I'll read up on the GAC and try it. I'm willing to try anything that'll work and learn something new.



Re: Visual C++ Language Location of a DLL

Jason Wilborn

einaros wrote:

With dlls loaded through references, your best bet is perhaps to load it into the global assembly cache (GAC). Is that an option to you

The second alternative may be to copy the assembly to the CLR system directory, but that doesn't seem like very good practice, and may not even work. Try the GAC, then head for other options.

Thanks. The GAC worked once I read what I had to do. At least I know how to get it to show up using the .net framework.





Re: Visual C++ Language Location of a DLL

Simple Samples

Jason Wilborn wrote:
First off I apologize for posting in the wrong place. I seem to never get the "right" forum based on the way I look at things.

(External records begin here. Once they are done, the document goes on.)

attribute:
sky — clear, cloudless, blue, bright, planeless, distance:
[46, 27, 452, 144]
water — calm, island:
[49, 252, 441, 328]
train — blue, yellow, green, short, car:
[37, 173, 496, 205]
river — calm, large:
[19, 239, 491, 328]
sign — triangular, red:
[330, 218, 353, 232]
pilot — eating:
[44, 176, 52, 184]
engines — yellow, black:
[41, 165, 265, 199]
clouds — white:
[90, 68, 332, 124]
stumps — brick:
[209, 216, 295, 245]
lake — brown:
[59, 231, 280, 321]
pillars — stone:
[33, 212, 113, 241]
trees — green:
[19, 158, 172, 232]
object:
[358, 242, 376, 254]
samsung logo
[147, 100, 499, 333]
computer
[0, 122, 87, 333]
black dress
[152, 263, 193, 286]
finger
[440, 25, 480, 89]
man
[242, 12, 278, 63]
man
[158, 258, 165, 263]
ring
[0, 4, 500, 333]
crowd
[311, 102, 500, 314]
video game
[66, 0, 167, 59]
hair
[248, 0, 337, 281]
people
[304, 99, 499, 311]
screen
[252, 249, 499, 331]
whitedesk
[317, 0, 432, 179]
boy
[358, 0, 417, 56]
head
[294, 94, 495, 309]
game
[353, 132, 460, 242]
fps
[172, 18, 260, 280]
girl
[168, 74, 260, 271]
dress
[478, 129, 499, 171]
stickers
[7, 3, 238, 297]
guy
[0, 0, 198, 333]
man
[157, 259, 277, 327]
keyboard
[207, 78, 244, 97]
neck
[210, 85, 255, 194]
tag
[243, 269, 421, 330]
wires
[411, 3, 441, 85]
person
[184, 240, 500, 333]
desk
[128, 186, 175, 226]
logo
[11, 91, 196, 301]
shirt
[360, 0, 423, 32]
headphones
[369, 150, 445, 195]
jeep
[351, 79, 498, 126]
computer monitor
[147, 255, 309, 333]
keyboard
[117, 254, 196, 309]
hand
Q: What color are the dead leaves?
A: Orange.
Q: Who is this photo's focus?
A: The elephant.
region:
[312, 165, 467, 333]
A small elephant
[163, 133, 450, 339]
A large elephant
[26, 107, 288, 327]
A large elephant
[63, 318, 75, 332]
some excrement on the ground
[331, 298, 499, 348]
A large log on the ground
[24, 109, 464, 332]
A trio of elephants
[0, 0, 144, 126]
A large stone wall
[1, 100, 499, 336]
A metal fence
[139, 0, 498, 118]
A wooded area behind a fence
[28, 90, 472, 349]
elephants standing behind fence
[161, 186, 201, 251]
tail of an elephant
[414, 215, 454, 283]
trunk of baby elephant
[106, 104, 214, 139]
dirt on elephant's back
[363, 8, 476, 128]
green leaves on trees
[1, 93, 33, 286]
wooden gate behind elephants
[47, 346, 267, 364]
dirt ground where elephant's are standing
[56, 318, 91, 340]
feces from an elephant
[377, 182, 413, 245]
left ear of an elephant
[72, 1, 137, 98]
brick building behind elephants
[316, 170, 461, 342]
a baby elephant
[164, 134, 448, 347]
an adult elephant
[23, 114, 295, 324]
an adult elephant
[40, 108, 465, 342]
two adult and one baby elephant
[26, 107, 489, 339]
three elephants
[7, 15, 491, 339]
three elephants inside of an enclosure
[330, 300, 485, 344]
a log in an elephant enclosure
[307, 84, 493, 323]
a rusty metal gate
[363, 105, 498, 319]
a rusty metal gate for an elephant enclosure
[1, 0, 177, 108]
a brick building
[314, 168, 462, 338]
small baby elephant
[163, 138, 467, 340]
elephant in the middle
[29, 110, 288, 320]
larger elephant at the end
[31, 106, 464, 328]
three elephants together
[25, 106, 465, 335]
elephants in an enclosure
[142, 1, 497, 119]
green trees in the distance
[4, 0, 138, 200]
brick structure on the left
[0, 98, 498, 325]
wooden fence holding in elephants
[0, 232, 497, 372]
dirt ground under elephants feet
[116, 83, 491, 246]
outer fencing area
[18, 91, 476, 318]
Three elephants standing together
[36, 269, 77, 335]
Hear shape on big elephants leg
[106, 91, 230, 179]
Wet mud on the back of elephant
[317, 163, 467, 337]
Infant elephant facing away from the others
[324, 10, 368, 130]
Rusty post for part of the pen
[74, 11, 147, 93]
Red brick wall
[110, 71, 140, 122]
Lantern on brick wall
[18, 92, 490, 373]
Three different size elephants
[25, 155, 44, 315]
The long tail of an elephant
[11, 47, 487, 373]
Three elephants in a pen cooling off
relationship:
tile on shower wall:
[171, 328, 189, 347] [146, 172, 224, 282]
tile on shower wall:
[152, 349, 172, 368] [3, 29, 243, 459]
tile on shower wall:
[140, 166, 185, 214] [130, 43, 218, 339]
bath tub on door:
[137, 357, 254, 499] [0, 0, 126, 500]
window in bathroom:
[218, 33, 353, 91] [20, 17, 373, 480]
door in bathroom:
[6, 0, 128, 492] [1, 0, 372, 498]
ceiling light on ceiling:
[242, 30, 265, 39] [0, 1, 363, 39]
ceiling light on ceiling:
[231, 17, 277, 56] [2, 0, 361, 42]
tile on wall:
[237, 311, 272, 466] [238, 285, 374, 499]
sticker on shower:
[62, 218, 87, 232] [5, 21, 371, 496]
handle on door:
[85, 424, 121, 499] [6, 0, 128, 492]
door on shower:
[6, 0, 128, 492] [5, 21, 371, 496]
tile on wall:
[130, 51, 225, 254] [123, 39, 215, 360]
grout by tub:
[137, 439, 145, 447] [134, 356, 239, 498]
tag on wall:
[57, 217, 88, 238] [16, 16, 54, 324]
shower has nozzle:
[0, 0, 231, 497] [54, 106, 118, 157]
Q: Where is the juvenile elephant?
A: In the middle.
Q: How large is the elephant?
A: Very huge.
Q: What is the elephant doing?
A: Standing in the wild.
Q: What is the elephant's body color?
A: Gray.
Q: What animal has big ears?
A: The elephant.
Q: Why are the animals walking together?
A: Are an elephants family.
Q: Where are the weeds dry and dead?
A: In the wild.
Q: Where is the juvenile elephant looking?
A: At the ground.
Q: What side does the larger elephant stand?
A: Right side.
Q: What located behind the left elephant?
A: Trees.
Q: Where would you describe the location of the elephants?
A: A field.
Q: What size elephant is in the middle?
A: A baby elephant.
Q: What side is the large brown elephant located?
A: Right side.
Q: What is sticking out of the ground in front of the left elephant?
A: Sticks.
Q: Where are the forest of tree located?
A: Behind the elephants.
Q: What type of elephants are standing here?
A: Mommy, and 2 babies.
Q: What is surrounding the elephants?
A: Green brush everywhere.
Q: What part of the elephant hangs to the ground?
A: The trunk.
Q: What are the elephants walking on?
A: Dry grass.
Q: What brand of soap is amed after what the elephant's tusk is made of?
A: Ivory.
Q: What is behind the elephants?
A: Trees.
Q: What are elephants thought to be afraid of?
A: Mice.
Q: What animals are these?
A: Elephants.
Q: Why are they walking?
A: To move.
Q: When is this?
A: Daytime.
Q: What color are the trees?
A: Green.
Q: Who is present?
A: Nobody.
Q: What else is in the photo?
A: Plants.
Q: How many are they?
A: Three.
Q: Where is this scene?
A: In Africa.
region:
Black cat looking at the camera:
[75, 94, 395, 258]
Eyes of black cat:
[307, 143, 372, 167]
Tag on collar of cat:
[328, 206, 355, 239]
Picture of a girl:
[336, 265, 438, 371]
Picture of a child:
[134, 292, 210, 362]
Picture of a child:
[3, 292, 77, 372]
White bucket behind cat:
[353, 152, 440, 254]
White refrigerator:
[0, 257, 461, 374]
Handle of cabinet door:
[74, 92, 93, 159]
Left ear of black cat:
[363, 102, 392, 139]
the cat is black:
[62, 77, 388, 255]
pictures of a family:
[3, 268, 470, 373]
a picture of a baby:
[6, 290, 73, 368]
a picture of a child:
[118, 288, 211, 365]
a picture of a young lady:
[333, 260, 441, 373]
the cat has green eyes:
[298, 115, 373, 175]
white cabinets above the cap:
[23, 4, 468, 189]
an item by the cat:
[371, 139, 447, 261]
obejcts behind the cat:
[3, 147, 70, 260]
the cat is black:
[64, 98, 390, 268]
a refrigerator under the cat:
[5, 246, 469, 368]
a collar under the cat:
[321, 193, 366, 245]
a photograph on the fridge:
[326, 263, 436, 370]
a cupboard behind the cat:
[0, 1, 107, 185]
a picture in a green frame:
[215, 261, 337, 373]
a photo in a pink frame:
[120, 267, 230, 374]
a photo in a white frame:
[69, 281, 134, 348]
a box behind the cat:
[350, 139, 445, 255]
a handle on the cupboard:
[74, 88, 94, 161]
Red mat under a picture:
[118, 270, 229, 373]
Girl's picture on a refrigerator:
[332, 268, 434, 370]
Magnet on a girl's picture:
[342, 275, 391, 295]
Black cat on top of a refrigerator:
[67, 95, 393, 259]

I am using C++ and having an issue with windows coded using C++, so when I scan the forum topics C++ sounds right. If I posted in the SDK forum I'm certain someone there would have said I'm using C++ so post here.
No, you definitely would not be told to go to a C++ forum or newsgroup just because you are using C++ to do Windows programming. C/C++ is /are the langauge(s) that has been the traditional one for Windows programming.

If you are not sure of what forum or newsgroup to use, then post a question in Where Is the Forum For...






Re: Visual C++ Language Location of a DLL

Jason Wilborn

einaros wrote:

See SetDllDirectory: http://msdn2.microsoft.com/en-us/library/ms686203.aspx.

Also note that such questions are handled by other forums (specifically http://forums.microsoft.com/MSDN/ShowPost.aspx PostID=980773&SiteID=1), not this one.

I got it to work with the GAC but was trying to expand on what I could do and is there something special you have to do to use SetDllDirectory or LoadLibrary in a windows form application I followed the instructions on the link and included windows.h and it tells me the identifier is not found.

Edit: I actually got LoadLibrary to be recognized but the example from the help listed the parameter type wrong. I just happened to try LPCSTR instead of LPCTSTR which is what the example said and it worked. Still can't get SetDllDirectory to even be recognized when including windows.h. I looked in the winbase.h where it's defined and maybe I'm looking at it wrong but it appears to me that the #if is set up to make the function unuseable.





Re: Visual C++ Language Location of a DLL

einaros

Jason Wilborn wrote:

Still can't get SetDllDirectory to even be recognized when including windows.h. I looked in the winbase.h where it's defined and maybe I'm looking at it wrong but it appears to me that the #if is set up to make the function unuseable.



You will probably have to define WIN32_WINNT 0x501, to compile for XP+.